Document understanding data
○ ○ ○ ○ ○ ○ ○
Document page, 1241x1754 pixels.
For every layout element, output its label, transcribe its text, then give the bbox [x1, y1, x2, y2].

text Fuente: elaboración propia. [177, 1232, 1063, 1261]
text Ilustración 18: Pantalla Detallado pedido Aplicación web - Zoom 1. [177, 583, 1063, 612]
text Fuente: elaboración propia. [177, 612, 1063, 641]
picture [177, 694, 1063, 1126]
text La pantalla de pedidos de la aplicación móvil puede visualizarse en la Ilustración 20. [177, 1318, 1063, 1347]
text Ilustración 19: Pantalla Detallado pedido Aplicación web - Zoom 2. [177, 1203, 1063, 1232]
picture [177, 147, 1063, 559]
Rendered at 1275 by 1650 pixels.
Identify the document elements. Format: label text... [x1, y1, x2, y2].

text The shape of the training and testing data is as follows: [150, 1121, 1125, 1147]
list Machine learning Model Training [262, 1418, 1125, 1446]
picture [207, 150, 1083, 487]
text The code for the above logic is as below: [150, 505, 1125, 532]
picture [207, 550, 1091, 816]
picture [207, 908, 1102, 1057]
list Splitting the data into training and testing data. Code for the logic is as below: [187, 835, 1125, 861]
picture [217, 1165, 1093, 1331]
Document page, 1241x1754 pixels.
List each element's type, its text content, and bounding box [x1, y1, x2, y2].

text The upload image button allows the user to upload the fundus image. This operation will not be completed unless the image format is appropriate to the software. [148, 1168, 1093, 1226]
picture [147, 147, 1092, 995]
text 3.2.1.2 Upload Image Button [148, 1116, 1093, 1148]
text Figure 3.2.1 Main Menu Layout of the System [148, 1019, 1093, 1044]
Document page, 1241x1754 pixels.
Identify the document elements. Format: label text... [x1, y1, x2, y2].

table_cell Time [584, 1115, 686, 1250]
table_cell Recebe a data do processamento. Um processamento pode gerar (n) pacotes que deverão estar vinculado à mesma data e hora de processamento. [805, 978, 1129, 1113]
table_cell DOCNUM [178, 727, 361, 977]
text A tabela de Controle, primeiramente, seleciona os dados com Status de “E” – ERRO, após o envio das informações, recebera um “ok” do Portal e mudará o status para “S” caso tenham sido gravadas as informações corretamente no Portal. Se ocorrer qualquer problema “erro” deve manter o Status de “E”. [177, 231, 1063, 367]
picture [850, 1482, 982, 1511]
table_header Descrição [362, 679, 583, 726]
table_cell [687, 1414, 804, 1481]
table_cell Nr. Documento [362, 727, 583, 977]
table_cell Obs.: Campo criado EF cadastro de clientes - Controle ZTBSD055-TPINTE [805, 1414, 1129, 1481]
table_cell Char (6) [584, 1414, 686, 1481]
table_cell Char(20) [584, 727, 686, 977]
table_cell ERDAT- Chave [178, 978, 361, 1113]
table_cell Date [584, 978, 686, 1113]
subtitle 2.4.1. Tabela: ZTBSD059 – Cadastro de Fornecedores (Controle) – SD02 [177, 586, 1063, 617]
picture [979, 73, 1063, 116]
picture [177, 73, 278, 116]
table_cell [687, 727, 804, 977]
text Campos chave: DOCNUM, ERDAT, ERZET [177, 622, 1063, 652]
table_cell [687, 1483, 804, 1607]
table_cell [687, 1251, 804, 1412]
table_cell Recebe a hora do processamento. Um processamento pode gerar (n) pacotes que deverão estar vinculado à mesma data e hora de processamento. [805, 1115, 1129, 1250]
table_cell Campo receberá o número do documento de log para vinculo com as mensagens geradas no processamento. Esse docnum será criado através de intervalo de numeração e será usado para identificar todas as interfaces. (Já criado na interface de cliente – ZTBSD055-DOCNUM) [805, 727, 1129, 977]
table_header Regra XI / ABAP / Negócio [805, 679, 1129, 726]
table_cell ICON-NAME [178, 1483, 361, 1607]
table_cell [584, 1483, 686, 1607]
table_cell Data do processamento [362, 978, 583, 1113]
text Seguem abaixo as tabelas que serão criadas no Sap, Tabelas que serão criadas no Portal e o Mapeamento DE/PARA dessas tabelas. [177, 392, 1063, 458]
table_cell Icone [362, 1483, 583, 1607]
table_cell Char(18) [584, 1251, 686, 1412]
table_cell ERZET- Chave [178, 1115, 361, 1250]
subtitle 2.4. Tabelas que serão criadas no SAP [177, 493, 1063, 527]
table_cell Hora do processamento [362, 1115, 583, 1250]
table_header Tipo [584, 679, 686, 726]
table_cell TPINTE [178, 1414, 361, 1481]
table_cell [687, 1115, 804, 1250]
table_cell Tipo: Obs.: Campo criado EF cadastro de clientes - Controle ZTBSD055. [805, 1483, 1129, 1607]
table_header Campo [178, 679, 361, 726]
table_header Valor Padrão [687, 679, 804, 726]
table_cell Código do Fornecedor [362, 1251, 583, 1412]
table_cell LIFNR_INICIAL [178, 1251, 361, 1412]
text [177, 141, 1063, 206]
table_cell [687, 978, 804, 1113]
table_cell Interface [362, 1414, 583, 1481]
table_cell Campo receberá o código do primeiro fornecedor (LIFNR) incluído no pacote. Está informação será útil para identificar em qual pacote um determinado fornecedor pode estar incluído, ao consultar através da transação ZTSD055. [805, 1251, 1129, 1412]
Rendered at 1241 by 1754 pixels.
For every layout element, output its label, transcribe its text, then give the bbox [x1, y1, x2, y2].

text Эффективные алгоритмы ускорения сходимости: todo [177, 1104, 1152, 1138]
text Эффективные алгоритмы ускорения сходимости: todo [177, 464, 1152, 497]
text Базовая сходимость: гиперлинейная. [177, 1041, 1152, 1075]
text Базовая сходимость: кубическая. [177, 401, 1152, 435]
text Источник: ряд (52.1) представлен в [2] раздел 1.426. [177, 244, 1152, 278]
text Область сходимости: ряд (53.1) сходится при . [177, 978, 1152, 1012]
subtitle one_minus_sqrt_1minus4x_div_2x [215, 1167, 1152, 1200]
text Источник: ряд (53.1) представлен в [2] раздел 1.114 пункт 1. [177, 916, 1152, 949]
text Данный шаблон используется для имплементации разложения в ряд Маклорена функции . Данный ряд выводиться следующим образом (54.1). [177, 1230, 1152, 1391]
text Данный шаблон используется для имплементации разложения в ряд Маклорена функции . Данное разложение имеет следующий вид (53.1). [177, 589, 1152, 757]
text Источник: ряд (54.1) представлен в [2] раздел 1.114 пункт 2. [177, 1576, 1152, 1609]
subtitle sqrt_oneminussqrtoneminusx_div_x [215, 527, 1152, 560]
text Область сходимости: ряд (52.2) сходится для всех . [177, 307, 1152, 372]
○ ○ ○ ○ ○ ○ ○
* _THE PROBLEM_
Exactly as they appear above, copy out all the records.

* _THE COMPLETED TASK_
Document page, 1241x1754 pixels.
For every layout element, output its label, transcribe its text, then give the bbox [x1, y1, x2, y2].

text Fuente: elaboración propia. [177, 1232, 1063, 1261]
text Ilustración 18: Pantalla Detallado pedido Aplicación web - Zoom 1. [177, 583, 1063, 612]
text Fuente: elaboración propia. [177, 612, 1063, 641]
picture [177, 694, 1063, 1126]
text La pantalla de pedidos de la aplicación móvil puede visualizarse en la Ilustración 20. [177, 1318, 1063, 1347]
text Ilustración 19: Pantalla Detallado pedido Aplicación web - Zoom 2. [177, 1203, 1063, 1232]
picture [177, 147, 1063, 559]
Rendered at 1275 by 1650 pixels.
Identify the document elements. Format: label text... [x1, y1, x2, y2].

text The shape of the training and testing data is as follows: [150, 1121, 1125, 1147]
list Machine learning Model Training [262, 1418, 1125, 1446]
picture [207, 150, 1083, 487]
text The code for the above logic is as below: [150, 505, 1125, 532]
picture [207, 550, 1091, 816]
picture [207, 908, 1102, 1057]
list Splitting the data into training and testing data. Code for the logic is as below: [187, 835, 1125, 861]
picture [217, 1165, 1093, 1331]
Document page, 1241x1754 pixels.
List each element's type, its text content, and bounding box [x1, y1, x2, y2].

text The upload image button allows the user to upload the fundus image. This operation will not be completed unless the image format is appropriate to the software. [148, 1168, 1093, 1226]
picture [147, 147, 1092, 995]
text 3.2.1.2 Upload Image Button [148, 1116, 1093, 1148]
text Figure 3.2.1 Main Menu Layout of the System [148, 1019, 1093, 1044]
Document page, 1241x1754 pixels.
Identify the document elements. Format: label text... [x1, y1, x2, y2].

table_cell Time [584, 1115, 686, 1250]
table_cell Recebe a data do processamento. Um processamento pode gerar (n) pacotes que deverão estar vinculado à mesma data e hora de processamento. [805, 978, 1129, 1113]
table_cell DOCNUM [178, 727, 361, 977]
text A tabela de Controle, primeiramente, seleciona os dados com Status de “E” – ERRO, após o envio das informações, recebera um “ok” do Portal e mudará o status para “S” caso tenham sido gravadas as informações corretamente no Portal. Se ocorrer qualquer problema “erro” deve manter o Status de “E”. [177, 231, 1063, 367]
picture [850, 1482, 982, 1511]
table_header Descrição [362, 679, 583, 726]
table_cell [687, 1414, 804, 1481]
table_cell Nr. Documento [362, 727, 583, 977]
table_cell Obs.: Campo criado EF cadastro de clientes - Controle ZTBSD055-TPINTE [805, 1414, 1129, 1481]
table_cell Char (6) [584, 1414, 686, 1481]
table_cell Char(20) [584, 727, 686, 977]
table_cell ERDAT- Chave [178, 978, 361, 1113]
table_cell Date [584, 978, 686, 1113]
subtitle 2.4.1. Tabela: ZTBSD059 – Cadastro de Fornecedores (Controle) – SD02 [177, 586, 1063, 617]
picture [979, 73, 1063, 116]
picture [177, 73, 278, 116]
table_cell [687, 727, 804, 977]
text Campos chave: DOCNUM, ERDAT, ERZET [177, 622, 1063, 652]
table_cell [687, 1483, 804, 1607]
table_cell [687, 1251, 804, 1412]
table_cell Recebe a hora do processamento. Um processamento pode gerar (n) pacotes que deverão estar vinculado à mesma data e hora de processamento. [805, 1115, 1129, 1250]
table_cell Campo receberá o número do documento de log para vinculo com as mensagens geradas no processamento. Esse docnum será criado através de intervalo de numeração e será usado para identificar todas as interfaces. (Já criado na interface de cliente – ZTBSD055-DOCNUM) [805, 727, 1129, 977]
table_header Regra XI / ABAP / Negócio [805, 679, 1129, 726]
table_cell ICON-NAME [178, 1483, 361, 1607]
table_cell [584, 1483, 686, 1607]
table_cell Data do processamento [362, 978, 583, 1113]
text Seguem abaixo as tabelas que serão criadas no Sap, Tabelas que serão criadas no Portal e o Mapeamento DE/PARA dessas tabelas. [177, 392, 1063, 458]
table_cell Icone [362, 1483, 583, 1607]
table_cell Char(18) [584, 1251, 686, 1412]
table_cell ERZET- Chave [178, 1115, 361, 1250]
subtitle 2.4. Tabelas que serão criadas no SAP [177, 493, 1063, 527]
table_cell Hora do processamento [362, 1115, 583, 1250]
table_header Tipo [584, 679, 686, 726]
table_cell TPINTE [178, 1414, 361, 1481]
table_cell [687, 1115, 804, 1250]
table_cell Tipo: Obs.: Campo criado EF cadastro de clientes - Controle ZTBSD055. [805, 1483, 1129, 1607]
table_header Campo [178, 679, 361, 726]
table_header Valor Padrão [687, 679, 804, 726]
table_cell Código do Fornecedor [362, 1251, 583, 1412]
table_cell LIFNR_INICIAL [178, 1251, 361, 1412]
text [177, 141, 1063, 206]
table_cell [687, 978, 804, 1113]
table_cell Interface [362, 1414, 583, 1481]
table_cell Campo receberá o código do primeiro fornecedor (LIFNR) incluído no pacote. Está informação será útil para identificar em qual pacote um determinado fornecedor pode estar incluído, ao consultar através da transação ZTSD055. [805, 1251, 1129, 1412]
Rendered at 1241 by 1754 pixels.
For every layout element, output its label, transcribe its text, then give the bbox [x1, y1, x2, y2].

text Эффективные алгоритмы ускорения сходимости: todo [177, 1104, 1152, 1138]
text Эффективные алгоритмы ускорения сходимости: todo [177, 464, 1152, 497]
text Базовая сходимость: гиперлинейная. [177, 1041, 1152, 1075]
text Базовая сходимость: кубическая. [177, 401, 1152, 435]
text Источник: ряд (52.1) представлен в [2] раздел 1.426. [177, 244, 1152, 278]
text Область сходимости: ряд (53.1) сходится при . [177, 978, 1152, 1012]
subtitle one_minus_sqrt_1minus4x_div_2x [215, 1167, 1152, 1200]
text Источник: ряд (53.1) представлен в [2] раздел 1.114 пункт 1. [177, 916, 1152, 949]
text Данный шаблон используется для имплементации разложения в ряд Маклорена функции . Данный ряд выводиться следующим образом (54.1). [177, 1230, 1152, 1391]
text Данный шаблон используется для имплементации разложения в ряд Маклорена функции . Данное разложение имеет следующий вид (53.1). [177, 589, 1152, 757]
text Источник: ряд (54.1) представлен в [2] раздел 1.114 пункт 2. [177, 1576, 1152, 1609]
subtitle sqrt_oneminussqrtoneminusx_div_x [215, 527, 1152, 560]
text Область сходимости: ряд (52.2) сходится для всех . [177, 307, 1152, 372]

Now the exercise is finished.